## DATA TO EXAMINE
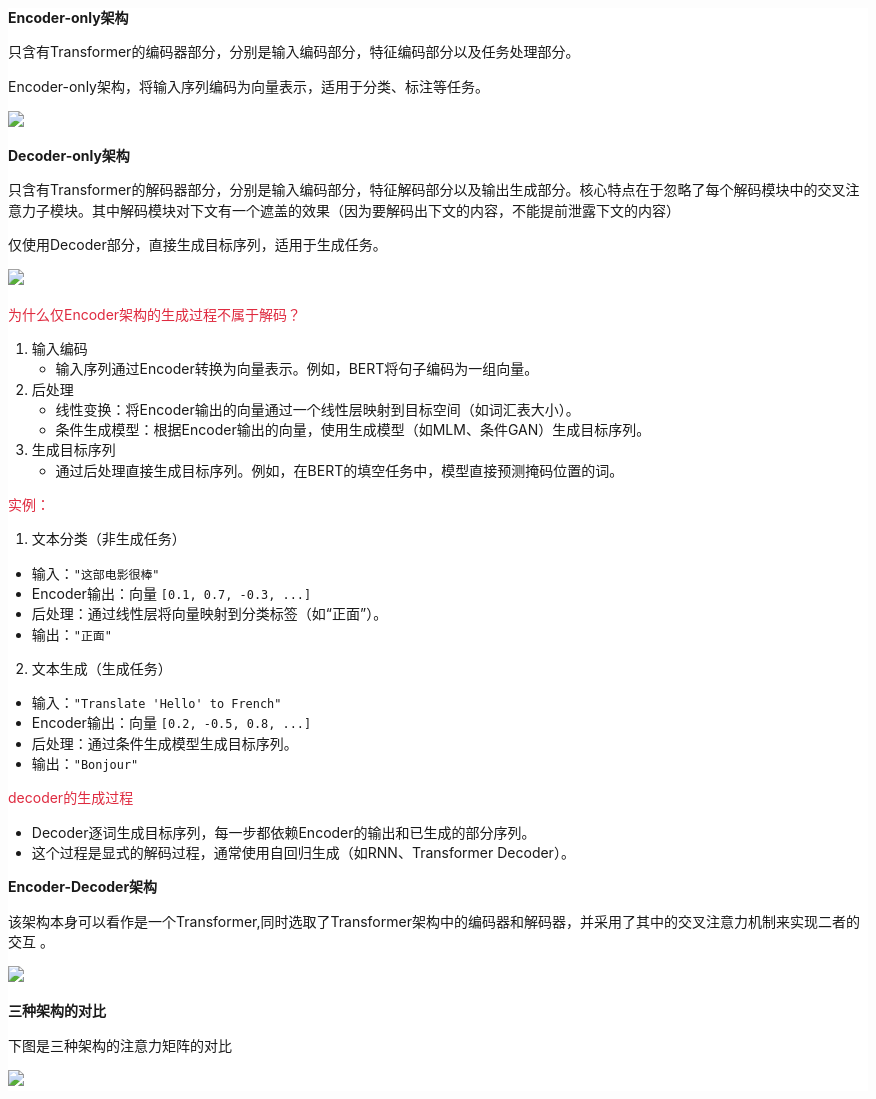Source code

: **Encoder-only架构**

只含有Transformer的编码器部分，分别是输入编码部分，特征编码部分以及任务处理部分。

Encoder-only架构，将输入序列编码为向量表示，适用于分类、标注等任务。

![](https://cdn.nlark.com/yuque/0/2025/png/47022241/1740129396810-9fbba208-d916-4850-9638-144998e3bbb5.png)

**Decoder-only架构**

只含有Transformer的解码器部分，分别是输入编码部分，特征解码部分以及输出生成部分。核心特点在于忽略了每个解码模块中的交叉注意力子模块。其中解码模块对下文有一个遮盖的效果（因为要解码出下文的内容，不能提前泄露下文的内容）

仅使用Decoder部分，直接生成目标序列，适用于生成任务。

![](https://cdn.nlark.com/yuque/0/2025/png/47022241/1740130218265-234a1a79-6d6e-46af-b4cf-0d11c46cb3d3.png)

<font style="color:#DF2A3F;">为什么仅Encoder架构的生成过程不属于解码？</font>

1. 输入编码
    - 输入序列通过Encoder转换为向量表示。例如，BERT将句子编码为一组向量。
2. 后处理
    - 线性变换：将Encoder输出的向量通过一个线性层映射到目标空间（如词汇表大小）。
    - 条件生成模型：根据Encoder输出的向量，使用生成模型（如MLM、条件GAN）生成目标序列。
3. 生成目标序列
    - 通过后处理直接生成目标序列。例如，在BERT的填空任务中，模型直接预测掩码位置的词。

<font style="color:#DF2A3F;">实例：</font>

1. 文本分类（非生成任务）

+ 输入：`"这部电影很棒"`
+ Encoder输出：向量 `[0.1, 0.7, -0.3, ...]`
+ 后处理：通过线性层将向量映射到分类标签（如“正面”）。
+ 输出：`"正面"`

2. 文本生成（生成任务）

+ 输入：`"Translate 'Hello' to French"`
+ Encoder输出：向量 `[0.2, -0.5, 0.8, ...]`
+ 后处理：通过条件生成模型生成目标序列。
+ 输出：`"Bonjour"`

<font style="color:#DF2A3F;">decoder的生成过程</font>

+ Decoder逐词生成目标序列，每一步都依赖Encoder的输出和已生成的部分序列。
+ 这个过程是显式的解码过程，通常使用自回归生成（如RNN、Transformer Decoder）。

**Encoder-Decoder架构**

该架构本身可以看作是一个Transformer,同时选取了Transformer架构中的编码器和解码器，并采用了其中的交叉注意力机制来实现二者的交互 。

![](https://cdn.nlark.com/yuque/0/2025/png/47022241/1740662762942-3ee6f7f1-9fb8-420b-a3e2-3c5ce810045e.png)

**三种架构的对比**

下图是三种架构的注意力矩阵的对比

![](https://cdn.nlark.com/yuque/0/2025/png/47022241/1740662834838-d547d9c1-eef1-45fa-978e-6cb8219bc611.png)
==
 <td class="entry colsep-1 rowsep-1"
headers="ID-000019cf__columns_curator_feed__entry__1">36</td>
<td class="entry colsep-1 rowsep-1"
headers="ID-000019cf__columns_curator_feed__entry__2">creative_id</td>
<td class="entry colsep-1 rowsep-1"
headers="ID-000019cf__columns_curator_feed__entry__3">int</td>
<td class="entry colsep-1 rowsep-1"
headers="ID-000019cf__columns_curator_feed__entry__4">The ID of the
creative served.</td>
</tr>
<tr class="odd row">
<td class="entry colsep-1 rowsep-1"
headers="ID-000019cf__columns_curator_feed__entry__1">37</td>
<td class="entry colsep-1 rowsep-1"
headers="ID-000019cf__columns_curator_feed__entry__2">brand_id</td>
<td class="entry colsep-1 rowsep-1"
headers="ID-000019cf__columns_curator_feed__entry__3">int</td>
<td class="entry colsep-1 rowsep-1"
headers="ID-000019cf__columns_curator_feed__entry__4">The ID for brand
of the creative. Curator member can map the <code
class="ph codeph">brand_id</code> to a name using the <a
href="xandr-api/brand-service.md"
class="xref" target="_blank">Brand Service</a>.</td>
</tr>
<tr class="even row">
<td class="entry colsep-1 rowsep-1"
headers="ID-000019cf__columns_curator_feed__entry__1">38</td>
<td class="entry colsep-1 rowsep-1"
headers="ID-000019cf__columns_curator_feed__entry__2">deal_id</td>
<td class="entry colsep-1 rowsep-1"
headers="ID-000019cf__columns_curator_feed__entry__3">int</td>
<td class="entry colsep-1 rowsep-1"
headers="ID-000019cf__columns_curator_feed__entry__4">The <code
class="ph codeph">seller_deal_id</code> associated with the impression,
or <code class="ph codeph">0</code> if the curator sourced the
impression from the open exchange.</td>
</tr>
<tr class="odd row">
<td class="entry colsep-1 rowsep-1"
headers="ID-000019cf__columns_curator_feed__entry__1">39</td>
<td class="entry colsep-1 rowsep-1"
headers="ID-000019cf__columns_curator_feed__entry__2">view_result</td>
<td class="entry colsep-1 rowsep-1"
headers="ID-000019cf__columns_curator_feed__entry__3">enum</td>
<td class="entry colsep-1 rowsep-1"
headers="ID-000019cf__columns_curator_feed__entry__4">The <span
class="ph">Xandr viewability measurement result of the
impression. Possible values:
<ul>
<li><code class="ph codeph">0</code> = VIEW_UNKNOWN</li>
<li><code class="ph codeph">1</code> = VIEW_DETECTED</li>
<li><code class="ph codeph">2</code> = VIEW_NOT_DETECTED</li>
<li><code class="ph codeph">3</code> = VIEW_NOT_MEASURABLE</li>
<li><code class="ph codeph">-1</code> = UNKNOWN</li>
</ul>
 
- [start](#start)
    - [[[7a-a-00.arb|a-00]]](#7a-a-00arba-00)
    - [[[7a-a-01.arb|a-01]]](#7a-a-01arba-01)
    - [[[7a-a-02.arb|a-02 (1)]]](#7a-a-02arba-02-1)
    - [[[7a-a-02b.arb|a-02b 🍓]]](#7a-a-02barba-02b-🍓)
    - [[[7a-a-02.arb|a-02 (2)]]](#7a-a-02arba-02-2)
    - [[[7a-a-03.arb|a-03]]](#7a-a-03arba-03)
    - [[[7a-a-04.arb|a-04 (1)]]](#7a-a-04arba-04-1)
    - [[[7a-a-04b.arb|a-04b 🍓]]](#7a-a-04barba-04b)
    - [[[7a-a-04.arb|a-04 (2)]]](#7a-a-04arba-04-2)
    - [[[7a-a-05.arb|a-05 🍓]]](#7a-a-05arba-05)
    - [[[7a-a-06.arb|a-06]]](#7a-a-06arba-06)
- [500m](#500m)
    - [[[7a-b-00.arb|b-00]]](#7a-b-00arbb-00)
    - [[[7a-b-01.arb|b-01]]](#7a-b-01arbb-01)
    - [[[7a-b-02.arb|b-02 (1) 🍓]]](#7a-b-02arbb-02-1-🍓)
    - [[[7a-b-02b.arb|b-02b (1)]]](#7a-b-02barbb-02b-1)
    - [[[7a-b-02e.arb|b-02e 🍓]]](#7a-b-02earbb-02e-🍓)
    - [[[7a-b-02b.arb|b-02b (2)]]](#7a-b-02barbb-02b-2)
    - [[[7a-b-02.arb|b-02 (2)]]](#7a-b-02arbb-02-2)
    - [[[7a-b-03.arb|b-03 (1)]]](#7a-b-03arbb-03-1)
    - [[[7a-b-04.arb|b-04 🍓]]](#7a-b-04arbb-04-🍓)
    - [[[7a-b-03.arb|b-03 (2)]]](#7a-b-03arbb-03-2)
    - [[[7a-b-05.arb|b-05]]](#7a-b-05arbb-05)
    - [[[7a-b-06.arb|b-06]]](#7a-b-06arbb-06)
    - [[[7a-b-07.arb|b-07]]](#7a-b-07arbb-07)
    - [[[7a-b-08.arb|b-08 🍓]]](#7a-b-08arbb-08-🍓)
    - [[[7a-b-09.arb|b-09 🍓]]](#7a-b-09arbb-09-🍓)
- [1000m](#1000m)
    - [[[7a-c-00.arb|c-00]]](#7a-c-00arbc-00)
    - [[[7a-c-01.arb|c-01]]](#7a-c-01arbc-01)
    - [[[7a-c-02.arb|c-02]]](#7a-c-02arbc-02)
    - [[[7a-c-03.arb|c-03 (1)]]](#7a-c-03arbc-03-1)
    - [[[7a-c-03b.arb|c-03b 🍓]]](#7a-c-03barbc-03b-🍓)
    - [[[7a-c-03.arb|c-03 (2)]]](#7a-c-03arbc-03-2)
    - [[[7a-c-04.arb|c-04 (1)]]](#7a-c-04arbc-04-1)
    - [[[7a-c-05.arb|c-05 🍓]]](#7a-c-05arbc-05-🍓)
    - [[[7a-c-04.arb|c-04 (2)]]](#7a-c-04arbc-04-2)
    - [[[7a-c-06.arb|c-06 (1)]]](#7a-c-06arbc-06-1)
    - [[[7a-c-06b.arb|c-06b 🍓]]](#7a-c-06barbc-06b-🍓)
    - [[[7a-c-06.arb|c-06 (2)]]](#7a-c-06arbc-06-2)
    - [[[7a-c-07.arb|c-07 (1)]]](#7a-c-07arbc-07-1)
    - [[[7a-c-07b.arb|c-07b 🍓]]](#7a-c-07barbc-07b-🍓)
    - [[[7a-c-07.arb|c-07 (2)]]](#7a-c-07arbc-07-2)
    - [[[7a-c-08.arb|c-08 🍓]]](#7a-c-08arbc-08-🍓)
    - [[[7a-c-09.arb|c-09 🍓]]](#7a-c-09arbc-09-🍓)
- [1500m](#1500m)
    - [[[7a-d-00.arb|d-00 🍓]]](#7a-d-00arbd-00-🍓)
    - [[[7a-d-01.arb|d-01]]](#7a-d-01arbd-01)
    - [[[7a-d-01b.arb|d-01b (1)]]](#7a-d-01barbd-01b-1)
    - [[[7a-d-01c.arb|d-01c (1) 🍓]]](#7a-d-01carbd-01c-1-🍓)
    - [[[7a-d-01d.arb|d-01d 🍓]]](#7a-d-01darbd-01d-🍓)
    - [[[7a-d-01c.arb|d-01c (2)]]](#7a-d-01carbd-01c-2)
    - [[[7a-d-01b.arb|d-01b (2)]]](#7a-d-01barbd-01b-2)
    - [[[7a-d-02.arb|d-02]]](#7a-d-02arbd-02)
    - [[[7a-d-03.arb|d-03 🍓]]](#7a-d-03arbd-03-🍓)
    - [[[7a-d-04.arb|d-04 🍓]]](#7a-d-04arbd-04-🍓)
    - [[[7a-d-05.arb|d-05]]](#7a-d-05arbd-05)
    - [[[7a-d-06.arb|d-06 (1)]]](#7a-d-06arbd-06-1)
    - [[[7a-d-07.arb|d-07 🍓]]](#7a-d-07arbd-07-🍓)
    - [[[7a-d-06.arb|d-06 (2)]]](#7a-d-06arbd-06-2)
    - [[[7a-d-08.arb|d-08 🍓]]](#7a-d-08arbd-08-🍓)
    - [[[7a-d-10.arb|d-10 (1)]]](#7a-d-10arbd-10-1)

## WORK ITEM
All lines in the data above from the one with "- [[[7a-d-01c.arb|d-01c (2)]]](#7a-d-01carbd-01c-2)" through the one with "- [[[7a-d-05.arb|d-05]]](#7a-d-05arbd-05)" must be repeated exactly, and no others.

## EXERCISE SOLUTION
    - [[[7a-d-01c.arb|d-01c (2)]]](#7a-d-01carbd-01c-2)
    - [[[7a-d-01b.arb|d-01b (2)]]](#7a-d-01barbd-01b-2)
    - [[[7a-d-02.arb|d-02]]](#7a-d-02arbd-02)
    - [[[7a-d-03.arb|d-03 🍓]]](#7a-d-03arbd-03-🍓)
    - [[[7a-d-04.arb|d-04 🍓]]](#7a-d-04arbd-04-🍓)
    - [[[7a-d-05.arb|d-05]]](#7a-d-05arbd-05)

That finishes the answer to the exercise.